How middle-age hypertension raises insanity risk later
Yellow spots in eye could be new biomarker for dementia: Study
Decoding dementia: It’s not a demon (May 21-27 is Dementia Action [Awareness] Week)
While smoking and diabetes have prolonged been famous to boost a risk of cancer and heart disease, researchers have warned that it can burden mind segment essential to memory, augmenting a risk for dementia. The commentary showed that smoking and diabetes might have couple with augmenting risk of calcification — calcium salt deposits — in hippocampus, a mind structure critical for both short- and long-term memory storage. Decline in functions of hippocampus have been compared with Alzheimer’s disease, a many common form of dementia.

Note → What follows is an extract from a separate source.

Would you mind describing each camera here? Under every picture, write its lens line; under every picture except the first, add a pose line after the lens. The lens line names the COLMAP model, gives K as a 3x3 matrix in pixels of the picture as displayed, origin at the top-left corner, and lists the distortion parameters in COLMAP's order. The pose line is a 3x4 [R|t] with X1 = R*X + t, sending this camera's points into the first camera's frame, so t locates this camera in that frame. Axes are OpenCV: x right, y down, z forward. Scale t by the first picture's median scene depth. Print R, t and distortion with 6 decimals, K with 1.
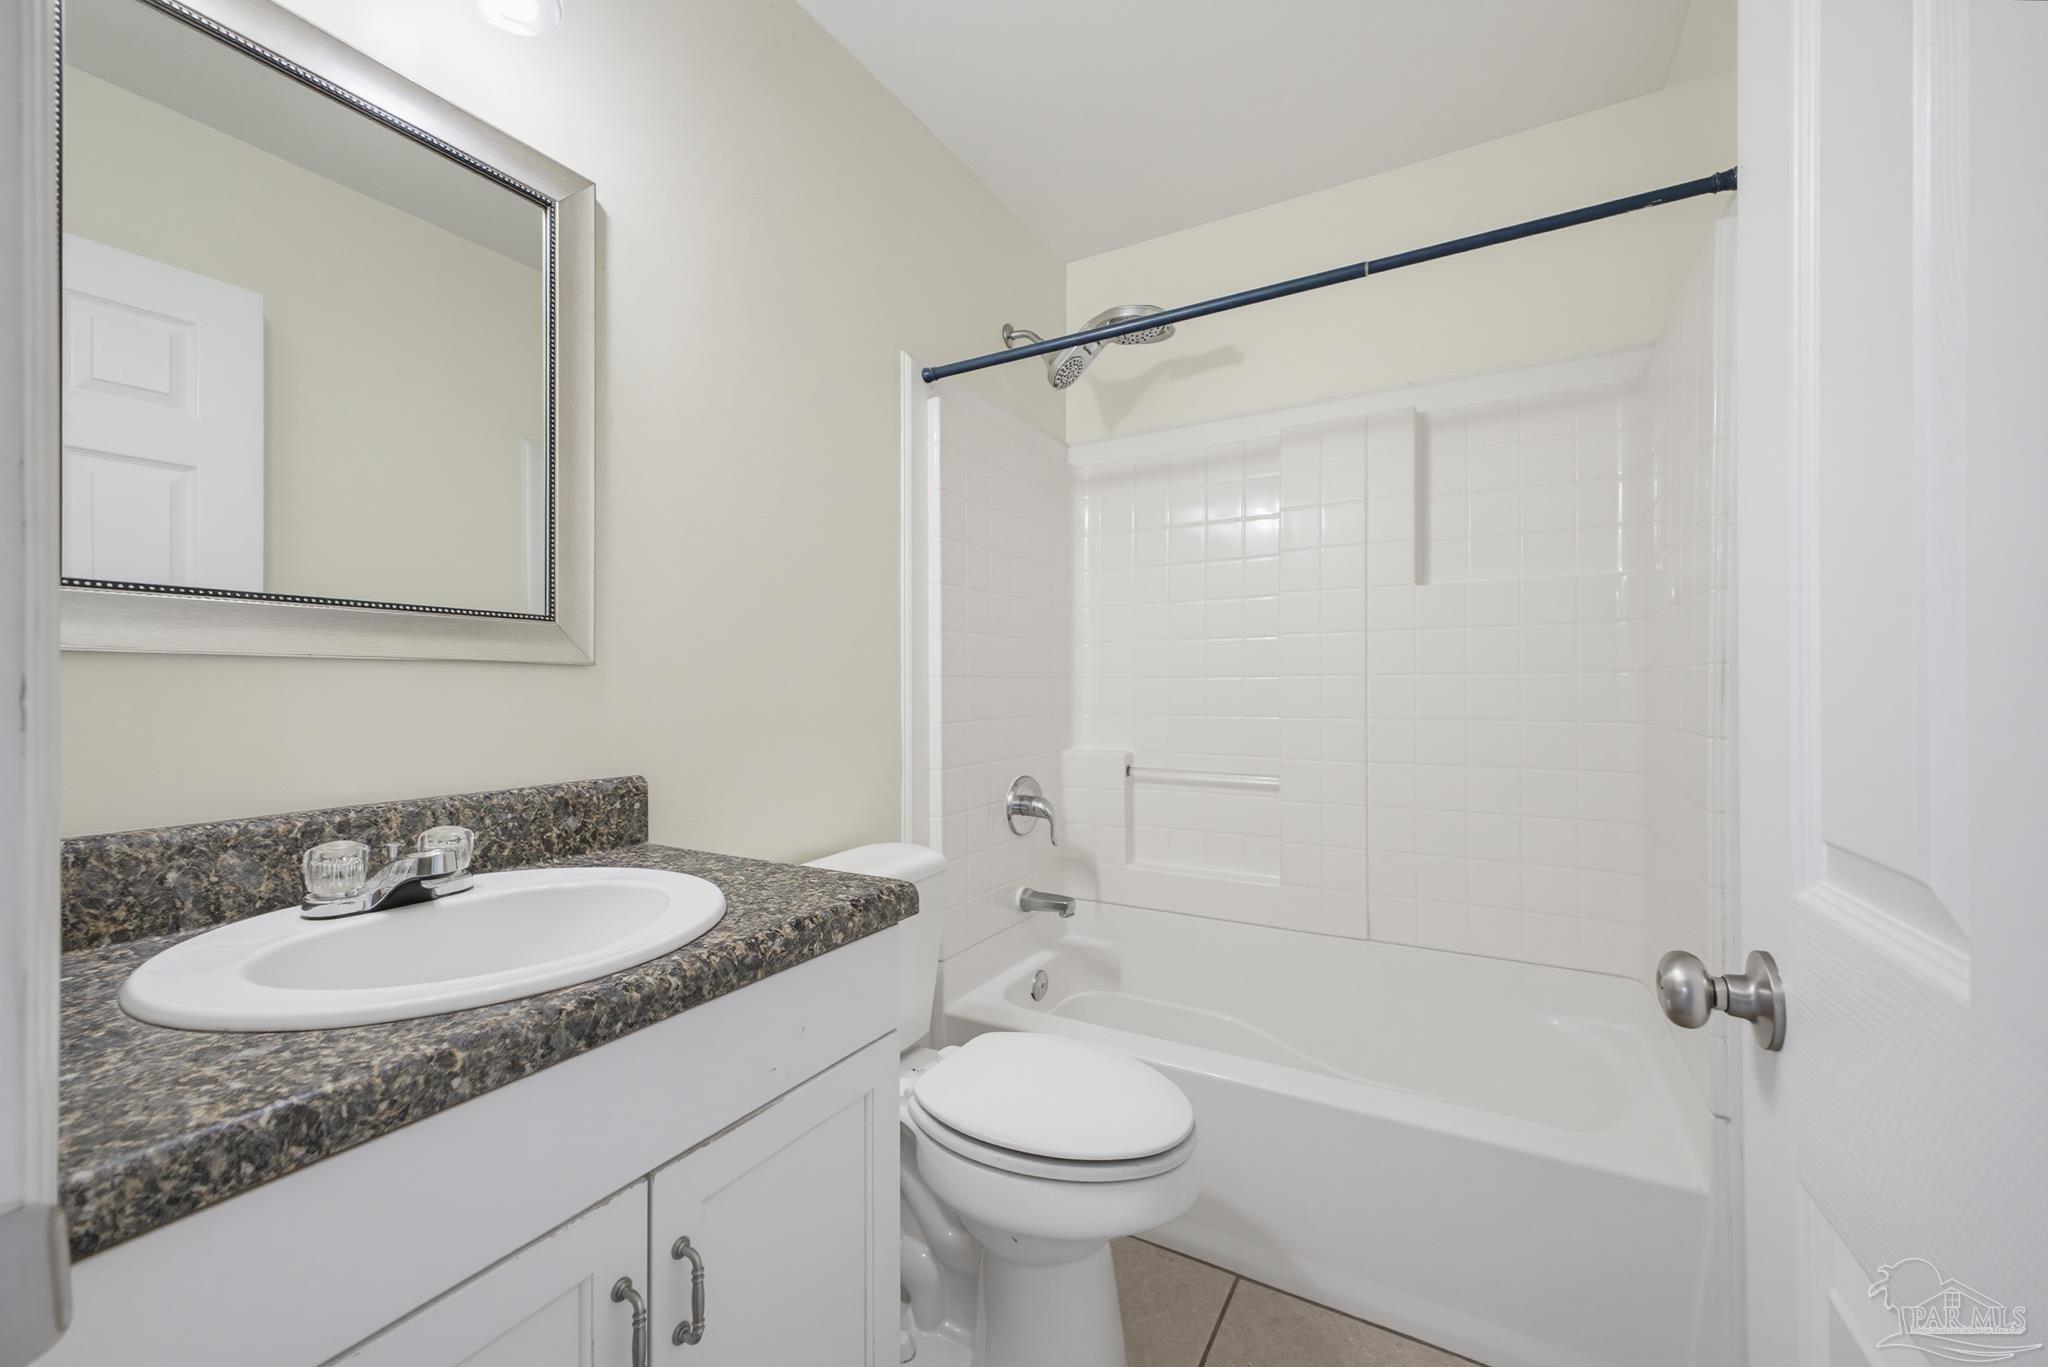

“We do consider that smoking and diabetes are risk factors,” pronounced lead author Esther J.M. de Brouwer, a geriatrician during a University Medical Centre in a Netherlands.
“In a new histopathology study, hippocampal calcifications were found to be a phenomenon of vascular disease. It is good famous that smoking and diabetes are risk factors for cardiovascular disease. It is, therefore, expected that smoking and diabetes are risk factors for hippocampal calcifications,” de Brouwer added.
In a study, published in a biography Radiology, a group complicated a organisation between vascular risk factors like high blood pressure, diabetes and smoking, and hippocampal calcifications on 1,991 patients with an normal age of 78 years. They also assessed a effects of calcifications on cognitive function. The patients had a customary evidence work-up including cognitive tests and mind CT scans.
While a investigate was not designed to conclusively establish if smoking and diabetes boost a risk of hippocampal calcifications, a formula advise a link.
Of a patients, 380 or 19.1 per cent showed hippocampal calcifications. Older age, diabetes and smoking were compared with an augmenting risk of hippocampal calcifications on CT scans. “We know that calcifications in a hippocampus are common, generally with augmenting age,” de Brouwer said. “However, we did not know if calcifications in a hippocampus associated to cognitive function,” she added.